The Sixth Circuit Court of Appeals ruled a professor’s First Amendment rights may have been violated when a university punished him for refusing to follow the school’s rules on using students’ “preferred pronouns.”
Dr. Nicholas Meriwether, a Christian and a philosophy professor at Shawnee State University in Portsmouth, Ohio, was punished by the university for not referring to a male student with the student’s preferred female pronouns. The “pronoun policy” applied “regardless of the professor’s convictions or views on the subject.”
After going through a grievance process and feeling out of options, Meriwether filed a lawsuit.

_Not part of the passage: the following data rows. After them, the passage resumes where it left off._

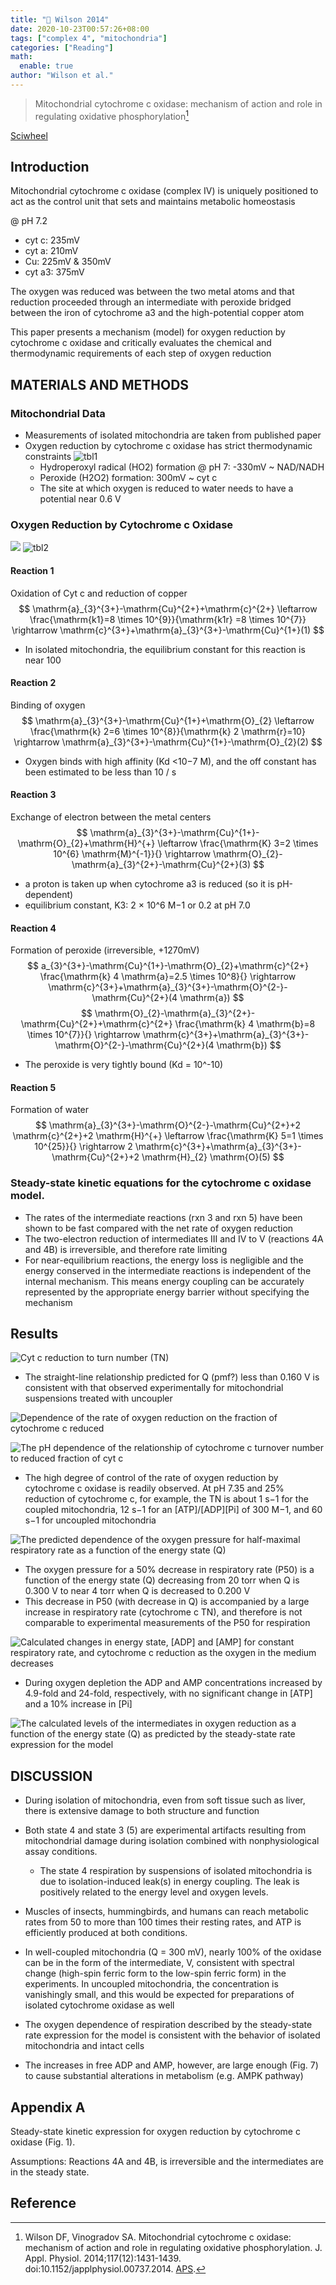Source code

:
 ```yaml
---
title: "📒 Wilson 2014"
date: 2020-10-23T00:57:26+08:00
tags: ["complex 4", "mitochondria"]
categories: ["Reading"]
math:
  enable: true
author: "Wilson et al."
---
```


> Mitochondrial cytochrome c oxidase: mechanism of action and role in regulating oxidative phosphorylation[^Wilson2014]

[Sciwheel](https://sciwheel.com/work/#/items/6806138)

<!--more-->

## Introduction
Mitochondrial cytochrome c oxidase (complex IV) is uniquely positioned to act as the control unit that sets and maintains metabolic homeostasis

@ pH 7.2

* cyt c: 235mV
* cyt a: 210mV
* Cu: 225mV & 350mV
* cyt a3: 375mV

The oxygen was reduced was between the two metal atoms and that reduction proceeded through an intermediate with peroxide bridged between the iron of cytochrome a3 and the high-potential copper atom

This paper presents a mechanism (model) for oxygen reduction by cytochrome c oxidase and critically evaluates the chemical and thermodynamic requirements of each step of oxygen reduction

## MATERIALS AND METHODS
### Mitochondrial Data
* Measurements of isolated mitochondria are taken from published paper
* Oxygen reduction by cytochrome c oxidase has strict thermodynamic constraints
![tbl1](https://user-images.githubusercontent.com/40054455/86725975-bbe39580-c05c-11ea-9777-73f8d694e225.png)
    * Hydroperoxyl radical (HO2) formation @ pH 7: -330mV ~ NAD/NADH
    * Peroxide (H2O2) formation: 300mV  ~ cyt c
    * The site at which oxygen is reduced to water needs to have a potential near 0.6 V
### Oxygen Reduction by Cytochrome c Oxidase
![](https://www.physiology.org/na101/home/literatum/publisher/physio/journals/content/jappl/2014/jappl.2014.117.issue-12/japplphysiol.00737.2014/production/images/medium/zdg0231412540001.jpeg)
![tbl2](https://user-images.githubusercontent.com/40054455/86725981-bdad5900-c05c-11ea-9ea3-5b08659ddb17.png)

#### Reaction 1
Oxidation of Cyt c and reduction of copper
$$
\mathrm{a}_{3}^{3+}-\mathrm{Cu}^{2+}+\mathrm{c}^{2+} \leftarrow \frac{\mathrm{k1}=8 \times 10^{9}}{\mathrm{k1r} =8 \times 10^{7}} \rightarrow \mathrm{c}^{3+}+\mathrm{a}_{3}^{3+}-\mathrm{Cu}^{1+}(1)
$$
* In isolated mitochondria, the equilibrium constant for this reaction is near 100
#### Reaction 2
Binding of oxygen
$$
\mathrm{a}_{3}^{3+}-\mathrm{Cu}^{1+}+\mathrm{O}_{2} \leftarrow \frac{\mathrm{k} 2=6 \times 10^{8}}{\mathrm{k} 2 \mathrm{r}=10} \rightarrow \mathrm{a}_{3}^{3+}-\mathrm{Cu}^{1+}-\mathrm{O}_{2}(2)
$$
* Oxygen binds with high affinity (Kd <10−7 M), and the off constant has been estimated to be less than 10 / s

#### Reaction 3
Exchange of electron between the metal centers
$$
\mathrm{a}_{3}^{3+}-\mathrm{Cu}^{1+}-\mathrm{O}_{2}+\mathrm{H}^{+} \leftarrow \frac{\mathrm{K} 3=2 \times 10^{6} \mathrm{M}^{-1}}{} \rightarrow \mathrm{O}_{2}-\mathrm{a}_{3}^{2+}-\mathrm{Cu}^{2+}(3)
 $$
* a proton is taken up when cytochrome a3 is reduced (so it is pH-dependent)
* equilibrium constant, K3: 2 × 10^6 M−1 or 0.2 at pH 7.0

#### Reaction 4
Formation of peroxide (irreversible, +1270mV)
$$
a_{3}^{3+}-\mathrm{Cu}^{1+}-\mathrm{O}_{2}+\mathrm{c}^{2+} \frac{\mathrm{k} 4 \mathrm{a}=2.5 \times 10^8}{} \rightarrow \mathrm{c}^{3+}+\mathrm{a}_{3}^{3+}-\mathrm{O}^{2-}-\mathrm{Cu}^{2+}(4 \mathrm{a})
$$
$$
\mathrm{O}_{2}-\mathrm{a}_{3}^{2+}-\mathrm{Cu}^{2+}+\mathrm{c}^{2+} \frac{\mathrm{k} 4 \mathrm{b}=8 \times 10^{7}}{} \rightarrow \mathrm{c}^{3+}+\mathrm{a}_{3}^{3+}-\mathrm{O}^{2-}-\mathrm{Cu}^{2+}(4 \mathrm{b})
$$
* The peroxide is very tightly bound (Kd = 10^-10)

#### Reaction 5
Formation of water
$$
\mathrm{a}_{3}^{3+}-\mathrm{O}^{2-}-\mathrm{Cu}^{2+}+2 \mathrm{c}^{2+}+2 \mathrm{H}^{+} \leftarrow \frac{\mathrm{K} 5=1 \times 10^{25}}{} \rightarrow 2 \mathrm{c}^{3+}+\mathrm{a}_{3}^{3+}-\mathrm{Cu}^{2+}+2 \mathrm{H}_{2} \mathrm{O}(5)
$$

### Steady-state kinetic equations for the cytochrome c oxidase model.
* The rates of the intermediate reactions (rxn 3 and rxn 5) have been shown to be fast compared with the net rate of oxygen reduction
* The two-electron reduction of intermediates III and IV to V (reactions 4A and 4B) is irreversible, and therefore rate limiting
* For near-equilibrium reactions, the energy loss is negligible and the energy conserved in the intermediate reactions is independent of the internal mechanism. This means energy coupling can be accurately represented by the appropriate energy barrier without specifying the mechanism

## Results
![](https://www.physiology.org/na101/home/literatum/publisher/physio/journals/content/jappl/2014/jappl.2014.117.issue-12/japplphysiol.00737.2014/production/images/medium/zdg0231412540002.jpeg "Cyt c reduction to turn number (TN)")
* The straight-line relationship predicted for Q (pmf?) less than 0.160 V is consistent with that observed experimentally for mitochondrial suspensions treated with uncoupler

![](https://www.physiology.org/na101/home/literatum/publisher/physio/journals/content/jappl/2014/jappl.2014.117.issue-12/japplphysiol.00737.2014/production/images/medium/zdg0231412540003.jpeg "Dependence of the rate of oxygen reduction on the fraction of cytochrome c reduced")

![](https://www.physiology.org/na101/home/literatum/publisher/physio/journals/content/jappl/2014/jappl.2014.117.issue-12/japplphysiol.00737.2014/production/images/medium/zdg0231412540004.jpeg "The pH dependence of the relationship of cytochrome c turnover number to reduced fraction of cyt c")

* The high degree of control of the rate of oxygen reduction by cytochrome c oxidase is readily observed. At pH 7.35 and 25% reduction of cytochrome c, for example, the TN is about 1 s−1 for the coupled mitochondria, 12 s−1 for an [ATP]/[ADP][Pi] of 300 M−1, and 60 s−1 for uncoupled mitochondria


![](https://www.physiology.org/na101/home/literatum/publisher/physio/journals/content/jappl/2014/jappl.2014.117.issue-12/japplphysiol.00737.2014/production/images/medium/zdg0231412540006.jpeg "The predicted dependence of the oxygen pressure for half-maximal respiratory rate as a function of the energy state (Q)")
* The oxygen pressure for a 50% decrease in respiratory rate (P50) is a function of the energy state (Q) decreasing from 20 torr when Q is 0.300 V to near 4 torr when Q is decreased to 0.200 V
* This decrease in P50 (with decrease in Q) is accompanied by a large increase in respiratory rate (cytochrome c TN), and therefore is not comparable to experimental measurements of the P50 for respiration

![](https://www.physiology.org/na101/home/literatum/publisher/physio/journals/content/jappl/2014/jappl.2014.117.issue-12/japplphysiol.00737.2014/production/images/medium/zdg0231412540007.jpeg "Calculated changes in energy state, [ADP] and [AMP] for constant respiratory rate, and cytochrome c reduction as the oxygen in the medium decreases")
* During oxygen depletion the ADP and AMP concentrations increased by 4.9-fold and 24-fold, respectively, with no significant change in [ATP] and a 10% increase in [Pi]

![](https://www.physiology.org/na101/home/literatum/publisher/physio/journals/content/jappl/2014/jappl.2014.117.issue-12/japplphysiol.00737.2014/production/images/medium/zdg0231412540008.jpeg "The calculated levels of the intermediates in oxygen reduction as a function of the energy state (Q) as predicted by the steady-state rate expression for the model")

## DISCUSSION
* During isolation of mitochondria, even from soft tissue such as liver, there is extensive damage to both structure and function
* Both state 4 and state 3 (5) are experimental artifacts resulting from mitochondrial damage during isolation combined with nonphysiological assay conditions.
    * The state 4 respiration by suspensions of isolated mitochondria is due to isolation-induced leak(s) in energy coupling. The leak is positively related to the energy level and oxygen levels.
* Muscles of insects, hummingbirds, and humans can reach metabolic rates from 50 to more than 100 times their resting rates, and ATP is efficiently produced at both conditions.
* In well-coupled mitochondria (Q = 300 mV), nearly 100% of the oxidase can be in the form of the intermediate, V, consistent with spectral change (high-spin ferric form to the low-spin ferric form) in the experiments. In uncoupled mitochondria, the concentration is vanishingly small, and this would be expected for preparations of isolated cytochrome oxidase as well

* The oxygen dependence of respiration described by the steady-state rate expression for the model is consistent with the behavior of isolated mitochondria and intact cells

* The increases in free ADP and AMP, however, are large enough (Fig. 7) to cause substantial alterations in metabolism (e.g. AMPK pathway)

## Appendix A
Steady-state kinetic expression for oxygen reduction by cytochrome c oxidase (Fig. 1).

Assumptions: Reactions 4A and 4B, is irreversible and the intermediates are in the steady state.

## Reference
[^Wilson2014]: Wilson DF, Vinogradov SA. Mitochondrial cytochrome c oxidase: mechanism of action and role in regulating oxidative phosphorylation. J. Appl. Physiol. 2014;117(12):1431-1439. doi:10.1152/japplphysiol.00737.2014. [APS](https://www.physiology.org/doi/full/10.1152/japplphysiol.00737.2014).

A district court dismissed his suit; however, the Sixth Circuit Court of Appeals is permitting the lawsuit to continue.
In the decision, Circuit Judge Amul Thapar writes, “Meriwether believes that ‘God created human beings as either male or female,’” and “he also believes that he cannot ‘affirm as true ideas and concepts that are not true.’”
“Under controlling Supreme Court and Sixth Circuit precedent, the First Amendment protects the academic speech of university professors. Since Meriwether plausibly alleged that Shawnee State violated his First Amendment rights by compelling his speech or silence and casting a pall of orthodoxy over the classroom, his free-speech claim may proceed.”
Judge Thapar further writes, “If professors lacked free-speech protections when teaching, a university would wield alarming power to compel ideological conformity.”